27th Aug 2024 07:32
(Sharecast News) - Mining titan BHP reported a bigger-than-expected increase in full-year underlying profits, helped by record volumes of iron ore and higher copper output, but warned of an "uneven" recovery in China.
The world's largest miner said underlying profits for the 12 months to 30 June were $13.7bn, up 1.8% on last year and well ahead of the $13.49bn projected by analysts.
However, attributable profit slumped 39% to $7.9bn, held back by a $5.8bn exceptional loss comprising a $2.7bn impairment of Western Australia Nickel and a $3.8bn charge related to the Samarco dam failure in 2015, which caused a giant mudslide that killed 19 people.
Revenues were up 3% on last year at $55.7bn, mainly due to higher prices of iron ore and copper, where sales volumes also increased 3% and 5% respectively. This was partially offset by lower energy coal and nickel prices, and lower steelmaking coal volumes after the disposal of its Blackwater and Daunia mines in April.
Net operating cash flow increased by 11% to $20.7bn, while net debt reduced to $9.1bn from $11.2bn a year earlier.
The company announced a final dividend of 74 cents a share, equivalent to a 53% payout ratio, bringing the total dividend for the year to $1.46.

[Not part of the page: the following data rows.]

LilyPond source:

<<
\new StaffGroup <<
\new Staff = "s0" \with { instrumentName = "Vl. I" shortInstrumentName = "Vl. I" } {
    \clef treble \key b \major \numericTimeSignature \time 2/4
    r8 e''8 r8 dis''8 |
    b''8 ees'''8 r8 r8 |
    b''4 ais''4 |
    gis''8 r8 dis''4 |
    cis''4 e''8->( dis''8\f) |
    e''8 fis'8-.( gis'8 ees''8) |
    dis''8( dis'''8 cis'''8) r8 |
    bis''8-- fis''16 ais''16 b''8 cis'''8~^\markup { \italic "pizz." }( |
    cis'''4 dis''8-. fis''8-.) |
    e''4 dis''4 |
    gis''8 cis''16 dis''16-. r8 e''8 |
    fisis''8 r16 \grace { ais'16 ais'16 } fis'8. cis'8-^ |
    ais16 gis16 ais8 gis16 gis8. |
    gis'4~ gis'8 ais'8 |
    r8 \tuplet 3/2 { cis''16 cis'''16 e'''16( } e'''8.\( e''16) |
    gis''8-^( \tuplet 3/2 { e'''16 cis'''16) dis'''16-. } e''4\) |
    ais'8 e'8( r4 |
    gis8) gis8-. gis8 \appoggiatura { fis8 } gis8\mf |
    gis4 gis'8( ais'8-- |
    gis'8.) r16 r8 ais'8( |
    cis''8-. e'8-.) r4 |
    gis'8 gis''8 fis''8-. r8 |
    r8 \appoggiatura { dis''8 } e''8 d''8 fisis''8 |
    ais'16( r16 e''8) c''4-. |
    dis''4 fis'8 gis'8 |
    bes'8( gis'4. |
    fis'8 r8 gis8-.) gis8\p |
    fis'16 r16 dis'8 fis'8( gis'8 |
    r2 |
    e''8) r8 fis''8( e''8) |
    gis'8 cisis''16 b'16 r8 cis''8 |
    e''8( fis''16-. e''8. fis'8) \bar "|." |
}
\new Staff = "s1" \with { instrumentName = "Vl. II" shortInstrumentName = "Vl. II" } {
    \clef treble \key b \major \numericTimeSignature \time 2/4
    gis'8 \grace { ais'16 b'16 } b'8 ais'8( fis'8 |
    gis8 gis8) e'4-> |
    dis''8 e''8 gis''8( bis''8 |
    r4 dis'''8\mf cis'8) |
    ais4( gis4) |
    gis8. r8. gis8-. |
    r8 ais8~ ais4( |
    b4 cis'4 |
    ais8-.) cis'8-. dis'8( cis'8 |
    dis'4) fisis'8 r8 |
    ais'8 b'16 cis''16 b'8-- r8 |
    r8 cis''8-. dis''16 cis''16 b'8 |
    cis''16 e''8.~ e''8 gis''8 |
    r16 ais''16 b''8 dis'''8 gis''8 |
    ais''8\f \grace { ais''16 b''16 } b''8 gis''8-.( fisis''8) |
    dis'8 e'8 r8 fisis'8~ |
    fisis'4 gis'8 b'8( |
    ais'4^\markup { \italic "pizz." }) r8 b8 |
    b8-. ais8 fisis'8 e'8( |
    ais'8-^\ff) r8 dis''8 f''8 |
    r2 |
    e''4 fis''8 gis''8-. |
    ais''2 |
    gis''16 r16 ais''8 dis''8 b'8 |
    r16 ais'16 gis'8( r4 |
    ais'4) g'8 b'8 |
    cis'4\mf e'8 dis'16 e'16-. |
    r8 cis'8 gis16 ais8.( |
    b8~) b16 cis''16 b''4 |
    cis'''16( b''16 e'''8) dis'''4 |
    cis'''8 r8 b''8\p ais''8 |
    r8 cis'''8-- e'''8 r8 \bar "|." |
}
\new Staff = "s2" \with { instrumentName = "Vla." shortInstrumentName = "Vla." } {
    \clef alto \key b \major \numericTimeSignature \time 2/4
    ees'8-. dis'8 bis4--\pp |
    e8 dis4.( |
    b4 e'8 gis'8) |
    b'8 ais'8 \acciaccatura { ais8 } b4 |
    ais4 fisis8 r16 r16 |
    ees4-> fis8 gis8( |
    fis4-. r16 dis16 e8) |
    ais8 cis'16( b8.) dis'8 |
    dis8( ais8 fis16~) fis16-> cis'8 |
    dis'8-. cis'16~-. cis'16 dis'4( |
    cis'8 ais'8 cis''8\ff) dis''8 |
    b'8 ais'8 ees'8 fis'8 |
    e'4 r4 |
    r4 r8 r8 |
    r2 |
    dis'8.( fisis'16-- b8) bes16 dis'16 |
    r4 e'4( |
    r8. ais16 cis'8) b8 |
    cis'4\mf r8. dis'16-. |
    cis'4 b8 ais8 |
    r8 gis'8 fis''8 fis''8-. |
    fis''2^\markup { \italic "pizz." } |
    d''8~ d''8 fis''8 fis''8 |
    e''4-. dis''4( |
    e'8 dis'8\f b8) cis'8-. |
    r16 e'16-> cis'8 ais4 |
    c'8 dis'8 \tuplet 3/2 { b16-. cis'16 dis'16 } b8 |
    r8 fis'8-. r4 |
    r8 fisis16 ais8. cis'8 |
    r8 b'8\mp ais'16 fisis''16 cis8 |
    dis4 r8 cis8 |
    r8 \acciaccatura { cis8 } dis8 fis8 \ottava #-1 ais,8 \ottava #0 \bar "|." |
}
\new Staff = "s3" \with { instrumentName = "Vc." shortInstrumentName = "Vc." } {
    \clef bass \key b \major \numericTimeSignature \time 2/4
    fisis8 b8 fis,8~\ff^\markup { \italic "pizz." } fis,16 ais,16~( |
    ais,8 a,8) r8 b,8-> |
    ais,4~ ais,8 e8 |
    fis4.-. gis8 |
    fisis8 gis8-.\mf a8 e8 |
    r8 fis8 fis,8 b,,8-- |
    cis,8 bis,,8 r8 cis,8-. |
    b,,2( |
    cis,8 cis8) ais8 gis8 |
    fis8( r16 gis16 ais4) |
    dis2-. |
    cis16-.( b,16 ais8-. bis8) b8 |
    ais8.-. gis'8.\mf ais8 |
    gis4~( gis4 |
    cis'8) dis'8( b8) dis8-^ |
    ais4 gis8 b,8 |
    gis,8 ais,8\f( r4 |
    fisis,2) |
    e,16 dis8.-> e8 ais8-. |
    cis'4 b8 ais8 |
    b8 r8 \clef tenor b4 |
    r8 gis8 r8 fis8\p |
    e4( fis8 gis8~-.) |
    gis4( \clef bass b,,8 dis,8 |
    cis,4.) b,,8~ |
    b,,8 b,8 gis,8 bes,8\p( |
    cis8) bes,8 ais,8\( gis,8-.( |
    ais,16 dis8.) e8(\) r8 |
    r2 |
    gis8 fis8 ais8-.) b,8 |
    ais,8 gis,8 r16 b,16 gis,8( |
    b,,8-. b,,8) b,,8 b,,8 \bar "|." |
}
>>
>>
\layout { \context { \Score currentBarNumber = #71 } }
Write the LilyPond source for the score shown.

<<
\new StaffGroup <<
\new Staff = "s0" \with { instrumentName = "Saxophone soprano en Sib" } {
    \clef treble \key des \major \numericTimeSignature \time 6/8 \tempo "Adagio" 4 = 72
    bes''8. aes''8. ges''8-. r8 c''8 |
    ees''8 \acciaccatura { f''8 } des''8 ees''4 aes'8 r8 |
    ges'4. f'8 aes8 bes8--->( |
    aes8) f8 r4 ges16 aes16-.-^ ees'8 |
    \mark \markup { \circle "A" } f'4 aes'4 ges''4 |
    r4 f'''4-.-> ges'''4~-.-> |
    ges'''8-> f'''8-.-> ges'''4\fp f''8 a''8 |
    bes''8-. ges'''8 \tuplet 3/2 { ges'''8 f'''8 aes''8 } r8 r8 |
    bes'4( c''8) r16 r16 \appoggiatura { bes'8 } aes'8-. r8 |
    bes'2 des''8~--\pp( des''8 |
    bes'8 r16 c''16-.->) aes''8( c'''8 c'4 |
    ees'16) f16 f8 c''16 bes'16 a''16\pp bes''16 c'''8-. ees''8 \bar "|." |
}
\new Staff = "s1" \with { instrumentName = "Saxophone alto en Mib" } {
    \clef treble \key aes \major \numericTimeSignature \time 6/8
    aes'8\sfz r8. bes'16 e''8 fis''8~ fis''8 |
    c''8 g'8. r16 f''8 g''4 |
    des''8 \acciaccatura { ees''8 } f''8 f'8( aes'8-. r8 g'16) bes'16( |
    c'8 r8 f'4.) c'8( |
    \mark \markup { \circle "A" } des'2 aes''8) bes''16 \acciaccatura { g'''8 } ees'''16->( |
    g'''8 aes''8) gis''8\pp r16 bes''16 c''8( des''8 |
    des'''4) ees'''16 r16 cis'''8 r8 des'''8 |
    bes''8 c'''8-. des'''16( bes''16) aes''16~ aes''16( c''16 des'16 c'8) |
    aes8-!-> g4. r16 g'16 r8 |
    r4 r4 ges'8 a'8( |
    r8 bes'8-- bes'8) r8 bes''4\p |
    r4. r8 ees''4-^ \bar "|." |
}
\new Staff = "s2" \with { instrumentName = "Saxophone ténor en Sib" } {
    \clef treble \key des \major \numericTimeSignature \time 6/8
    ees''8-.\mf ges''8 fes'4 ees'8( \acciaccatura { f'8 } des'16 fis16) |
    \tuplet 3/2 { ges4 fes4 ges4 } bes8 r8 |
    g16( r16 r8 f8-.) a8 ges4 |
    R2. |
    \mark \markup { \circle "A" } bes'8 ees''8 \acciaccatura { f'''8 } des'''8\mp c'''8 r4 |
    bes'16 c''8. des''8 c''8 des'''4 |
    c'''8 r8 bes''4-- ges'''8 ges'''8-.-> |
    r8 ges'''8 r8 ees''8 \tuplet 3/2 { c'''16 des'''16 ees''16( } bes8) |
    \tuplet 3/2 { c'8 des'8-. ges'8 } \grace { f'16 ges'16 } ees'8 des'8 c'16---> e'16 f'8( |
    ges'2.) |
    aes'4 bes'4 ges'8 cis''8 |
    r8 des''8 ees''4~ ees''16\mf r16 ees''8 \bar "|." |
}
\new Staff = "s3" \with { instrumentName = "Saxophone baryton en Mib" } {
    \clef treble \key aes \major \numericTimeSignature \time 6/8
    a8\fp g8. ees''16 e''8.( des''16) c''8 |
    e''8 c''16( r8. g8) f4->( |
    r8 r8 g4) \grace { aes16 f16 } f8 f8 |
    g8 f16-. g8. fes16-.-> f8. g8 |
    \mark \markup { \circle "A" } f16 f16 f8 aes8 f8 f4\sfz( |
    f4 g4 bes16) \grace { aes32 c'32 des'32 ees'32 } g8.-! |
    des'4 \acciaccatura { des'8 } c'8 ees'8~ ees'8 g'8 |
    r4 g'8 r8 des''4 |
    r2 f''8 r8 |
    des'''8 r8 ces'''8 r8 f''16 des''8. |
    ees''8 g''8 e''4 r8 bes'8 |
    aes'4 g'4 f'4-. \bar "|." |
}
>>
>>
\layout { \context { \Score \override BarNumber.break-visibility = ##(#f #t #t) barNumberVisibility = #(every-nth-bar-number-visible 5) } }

Looking ahead, BHP said major economies are expected to diverge in their growth outlooks, with developed economies starting to face "less of a drag" from higher interest rates.
For China in particular, the company reiterated its long-term view that the economic transition could accelerate its demand shift increasingly towards "future-facing commodities".
However the recovery in China's end-use sector still remains mixed. "The Chinese economy has been volatile since CY23, with a steady recovery in a range of sectors important to copper demand, for example power infrastructure, transport and consumer durable goods. Weakness however continued in the steel-intensive real estate sector."